1.) Liberalism Is Heretical Ecclesiology. Also great. Leithart is always a stimulating read. Liberalism was built to suppress the Church. Any postliberalism moving forward that even has a chance of succeeding needs to recenter it.
2.) Can Liberalism Provide an Adequate Secular Justification for Respect for Persons? A very technical breakdown of Kant, Mill, and Rawls's liberal philosophies (complete with philosophical proofs) to ascertain if they can provide any basis for human dignity or worth. The answer is no, of course, only the imago Dei can do that. Interesting brain-food, but skip-able for the uninclined.
3.) The Church Builds the World. Fantastic. Perhaps the best essay. The essay provocatively argues its title.
4.) Liberalism and Restlessness of the American Soul. Another wonderful essay. This one shows how Tocqueville, a Frenchman writing in the 1820s, prophetically put his finger directly on the issues that would come to haunt America by observing our trajectory.

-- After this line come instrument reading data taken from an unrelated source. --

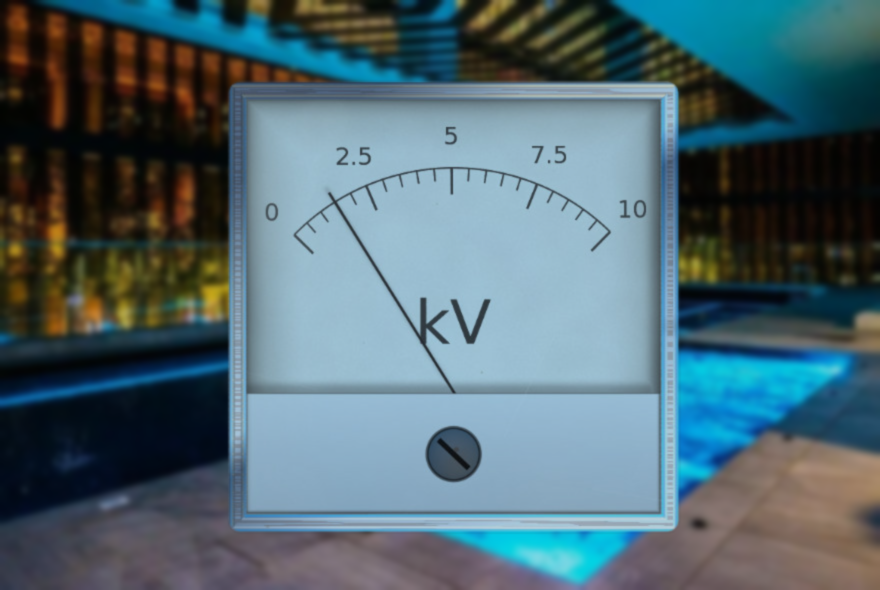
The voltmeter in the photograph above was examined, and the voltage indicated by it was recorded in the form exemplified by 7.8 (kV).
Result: 1.5 (kV)
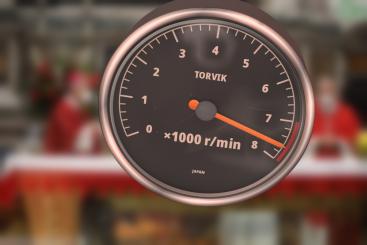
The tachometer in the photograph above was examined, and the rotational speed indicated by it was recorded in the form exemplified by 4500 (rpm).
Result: 7600 (rpm)
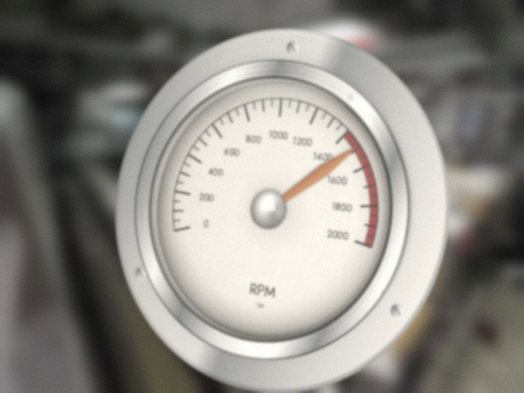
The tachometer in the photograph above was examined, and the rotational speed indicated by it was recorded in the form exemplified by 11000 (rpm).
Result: 1500 (rpm)
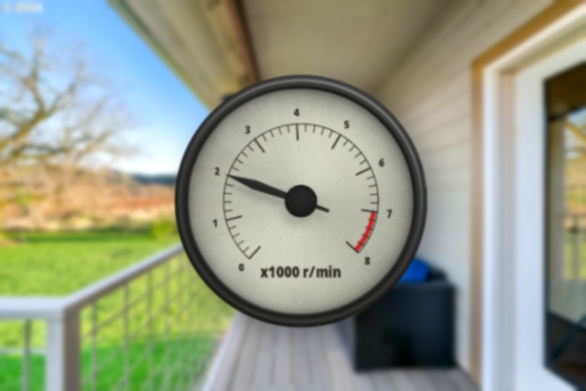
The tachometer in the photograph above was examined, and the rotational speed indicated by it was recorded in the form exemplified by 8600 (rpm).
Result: 2000 (rpm)
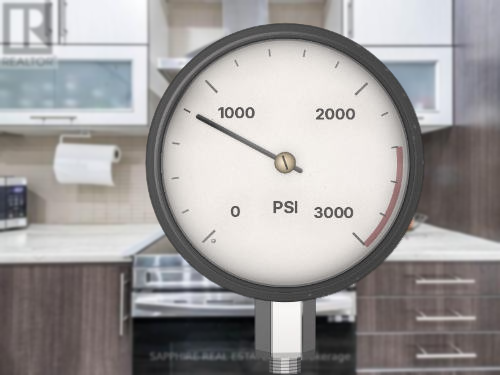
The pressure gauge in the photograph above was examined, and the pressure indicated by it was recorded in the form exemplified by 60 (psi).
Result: 800 (psi)
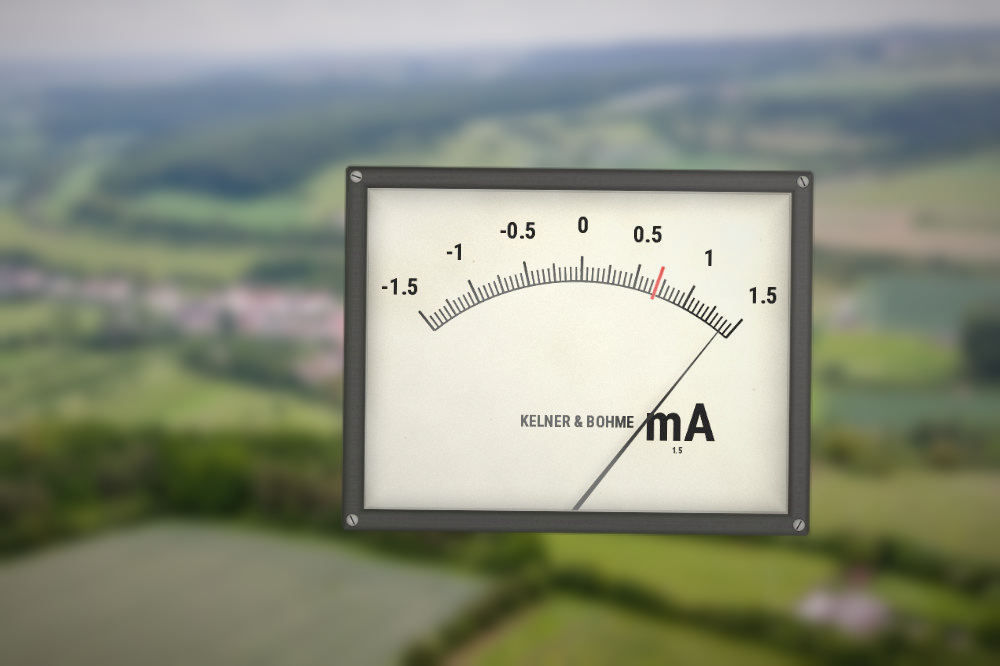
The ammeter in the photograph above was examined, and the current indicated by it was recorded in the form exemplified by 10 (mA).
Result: 1.4 (mA)
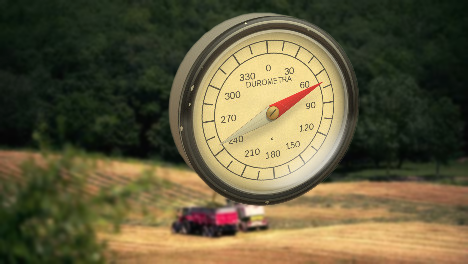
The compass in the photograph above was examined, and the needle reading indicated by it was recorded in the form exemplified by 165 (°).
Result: 67.5 (°)
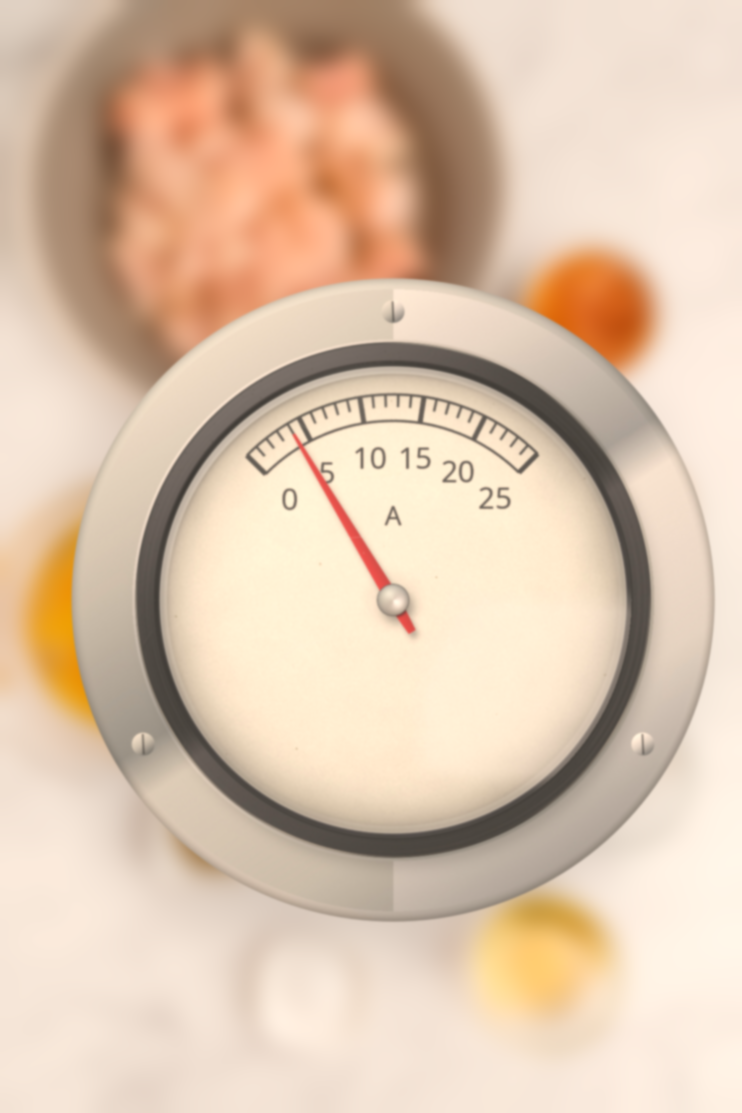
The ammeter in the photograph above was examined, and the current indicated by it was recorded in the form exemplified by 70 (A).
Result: 4 (A)
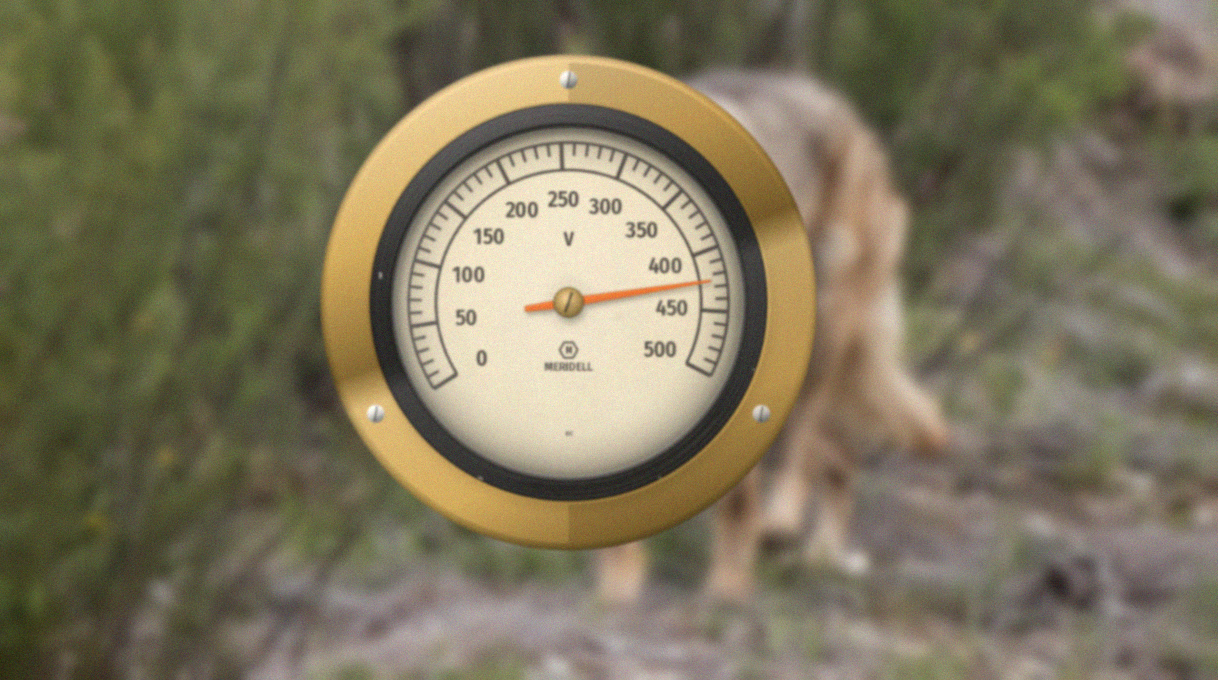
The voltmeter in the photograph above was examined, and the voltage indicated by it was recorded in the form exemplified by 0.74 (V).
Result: 425 (V)
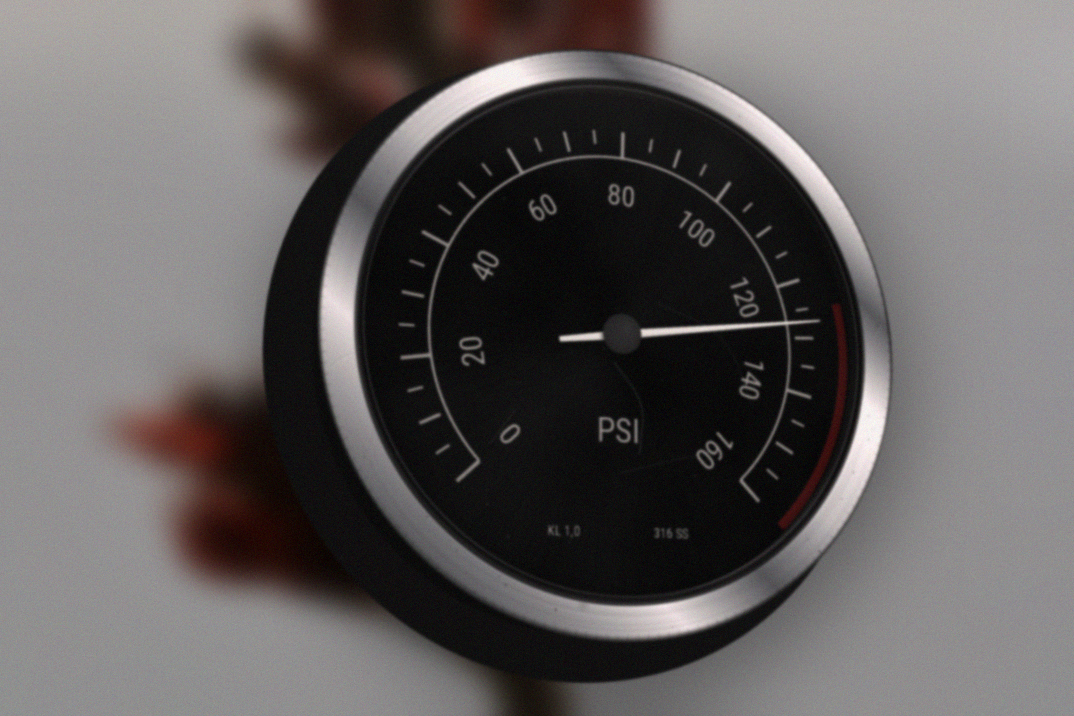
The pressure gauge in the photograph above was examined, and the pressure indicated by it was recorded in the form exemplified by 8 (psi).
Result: 127.5 (psi)
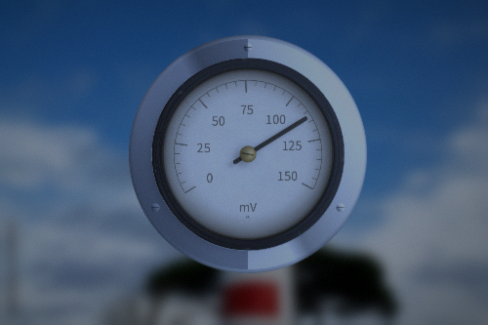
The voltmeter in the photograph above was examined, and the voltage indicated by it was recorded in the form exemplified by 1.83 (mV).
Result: 112.5 (mV)
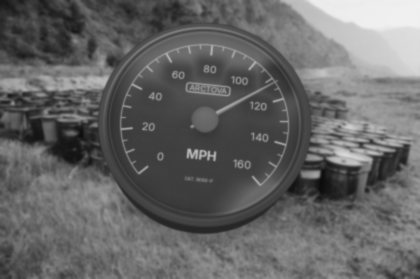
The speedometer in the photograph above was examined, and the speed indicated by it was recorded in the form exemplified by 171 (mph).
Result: 112.5 (mph)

It's like he wrote it today.
5.) Church as Polis, Church as Ethnos, Church as Oikos. As necessary as this essay is to the overall collection (many of the other essays refer to or rely on it), I found James Rogers to be overly repetitive in his points. He just kept hitting the same things again and again, and I feel the essay could have been more succinct. The last third, for instance, could have been cut entirely as it's the sole focus of the next essay.
6.) Beyond Liberalisms and Illiberalisms of Fear: Ecclesiocentrism, Tolerating, and Liberty. An important and excellent essay. Far from creating religious intolerance, Ben Peterson argues that it is only within the Christian worldview (and ecclesiocentrism) where ideas like religious toleration and liberty even make sense.
7.) The Common Good in Ecclesiocentric Economic and Social Thought. The last and weakest (by far) essay of the bunch. I initially thought it would put some meat on the skeleton they were constructing, but instead, the entire thing is about how Polanyi's view of markets is misunderstood and misapplied in modern economics. It just felt completely out of place in the collection and was quite the anticlimactic conclusion.